Who he is
For most of American history, you could not just apply to design a coin. The work went to the Mint's own engraving staff, or — on rare occasions — to a famous sculptor the government courted by hand. Then, in 2003, the Mint tried something new. It launched the Artistic Infusion Program: a roster of outside artists, chosen by competition, who would submit designs alongside the in-house engravers. Richard Masters made the first cut, as one of its founding Master Designers. Two decades later, he is the only one of those inaugural artists still working.
Here is the part that surprises people. Getting picked for the program is not the same as getting a coin. Masters' own studio gallery puts the number plainly: over twenty-some years he has submitted designs for more than 160 coin and medal programs, and 37 of them have been struck. The rest are drawings the public never sees — losing entries in a quiet, relentless competition the Mint runs for nearly every coin it makes. A "Richard Masters coin" is the survivor of a long string of near-misses.

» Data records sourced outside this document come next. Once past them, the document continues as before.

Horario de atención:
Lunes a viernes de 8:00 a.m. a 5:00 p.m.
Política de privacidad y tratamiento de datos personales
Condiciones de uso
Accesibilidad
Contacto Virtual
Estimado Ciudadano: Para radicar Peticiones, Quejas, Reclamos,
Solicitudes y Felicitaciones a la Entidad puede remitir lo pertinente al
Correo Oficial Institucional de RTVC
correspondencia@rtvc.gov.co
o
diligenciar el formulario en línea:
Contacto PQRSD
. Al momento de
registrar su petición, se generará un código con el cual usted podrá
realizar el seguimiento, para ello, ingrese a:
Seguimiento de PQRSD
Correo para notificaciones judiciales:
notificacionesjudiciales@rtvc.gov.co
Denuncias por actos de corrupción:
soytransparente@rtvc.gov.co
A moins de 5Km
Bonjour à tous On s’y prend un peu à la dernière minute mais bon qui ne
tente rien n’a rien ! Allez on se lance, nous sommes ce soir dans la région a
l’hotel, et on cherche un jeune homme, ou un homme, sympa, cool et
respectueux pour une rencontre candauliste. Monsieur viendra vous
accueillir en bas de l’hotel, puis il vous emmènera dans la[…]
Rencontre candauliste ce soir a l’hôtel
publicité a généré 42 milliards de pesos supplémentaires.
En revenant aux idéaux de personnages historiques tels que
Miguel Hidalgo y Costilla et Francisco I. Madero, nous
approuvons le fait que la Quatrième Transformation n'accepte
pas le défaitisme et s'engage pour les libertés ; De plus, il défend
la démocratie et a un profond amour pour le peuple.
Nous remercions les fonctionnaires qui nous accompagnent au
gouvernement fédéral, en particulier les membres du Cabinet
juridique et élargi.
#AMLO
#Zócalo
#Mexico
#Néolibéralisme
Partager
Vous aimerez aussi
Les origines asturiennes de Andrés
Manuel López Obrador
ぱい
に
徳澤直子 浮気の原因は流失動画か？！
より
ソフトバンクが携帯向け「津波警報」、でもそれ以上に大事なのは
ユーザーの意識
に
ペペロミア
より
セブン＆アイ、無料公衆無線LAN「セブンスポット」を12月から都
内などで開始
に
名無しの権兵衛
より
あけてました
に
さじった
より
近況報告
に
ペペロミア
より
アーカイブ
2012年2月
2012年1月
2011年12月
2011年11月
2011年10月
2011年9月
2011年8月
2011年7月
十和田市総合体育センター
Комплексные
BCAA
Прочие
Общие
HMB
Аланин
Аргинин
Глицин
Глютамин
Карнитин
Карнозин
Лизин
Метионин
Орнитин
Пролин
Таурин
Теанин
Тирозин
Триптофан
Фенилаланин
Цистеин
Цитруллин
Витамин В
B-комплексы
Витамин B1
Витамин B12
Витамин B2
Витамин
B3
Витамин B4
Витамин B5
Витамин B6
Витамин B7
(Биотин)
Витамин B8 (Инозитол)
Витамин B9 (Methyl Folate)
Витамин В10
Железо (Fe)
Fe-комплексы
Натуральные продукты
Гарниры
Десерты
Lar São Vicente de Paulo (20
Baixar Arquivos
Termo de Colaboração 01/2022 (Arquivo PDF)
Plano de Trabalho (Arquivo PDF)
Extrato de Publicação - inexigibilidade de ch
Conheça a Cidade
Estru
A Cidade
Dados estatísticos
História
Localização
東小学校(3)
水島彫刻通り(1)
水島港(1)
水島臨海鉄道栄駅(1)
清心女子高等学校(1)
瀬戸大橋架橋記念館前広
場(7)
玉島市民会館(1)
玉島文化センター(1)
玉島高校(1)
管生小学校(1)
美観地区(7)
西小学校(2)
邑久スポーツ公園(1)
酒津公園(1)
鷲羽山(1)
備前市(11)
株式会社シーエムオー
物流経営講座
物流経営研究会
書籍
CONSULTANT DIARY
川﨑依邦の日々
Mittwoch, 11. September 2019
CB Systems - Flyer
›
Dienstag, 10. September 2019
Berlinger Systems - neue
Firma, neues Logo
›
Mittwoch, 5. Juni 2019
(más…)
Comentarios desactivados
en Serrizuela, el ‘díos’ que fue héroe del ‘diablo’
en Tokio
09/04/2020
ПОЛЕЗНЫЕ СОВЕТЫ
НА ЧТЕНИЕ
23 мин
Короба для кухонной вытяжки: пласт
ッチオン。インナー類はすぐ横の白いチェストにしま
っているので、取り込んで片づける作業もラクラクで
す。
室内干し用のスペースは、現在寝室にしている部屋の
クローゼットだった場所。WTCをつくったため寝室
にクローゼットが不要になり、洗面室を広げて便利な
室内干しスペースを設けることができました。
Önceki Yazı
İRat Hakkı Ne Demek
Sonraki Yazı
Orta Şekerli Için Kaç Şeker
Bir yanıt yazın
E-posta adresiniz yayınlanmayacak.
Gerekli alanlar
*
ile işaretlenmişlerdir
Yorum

He came to it the long way. Born in Sioux City, Iowa, in 1955, Masters earned three degrees — a BA, an MA, and a Master of Fine Arts — from the University of Iowa, then taught graphic design for nearly two decades at the University of Wisconsin–Oshkosh. He was, in other words, not a coin man by trade. He was a draftsman, a teacher, and — by his own account — a collector since childhood, who answered a call for artists and kept winning.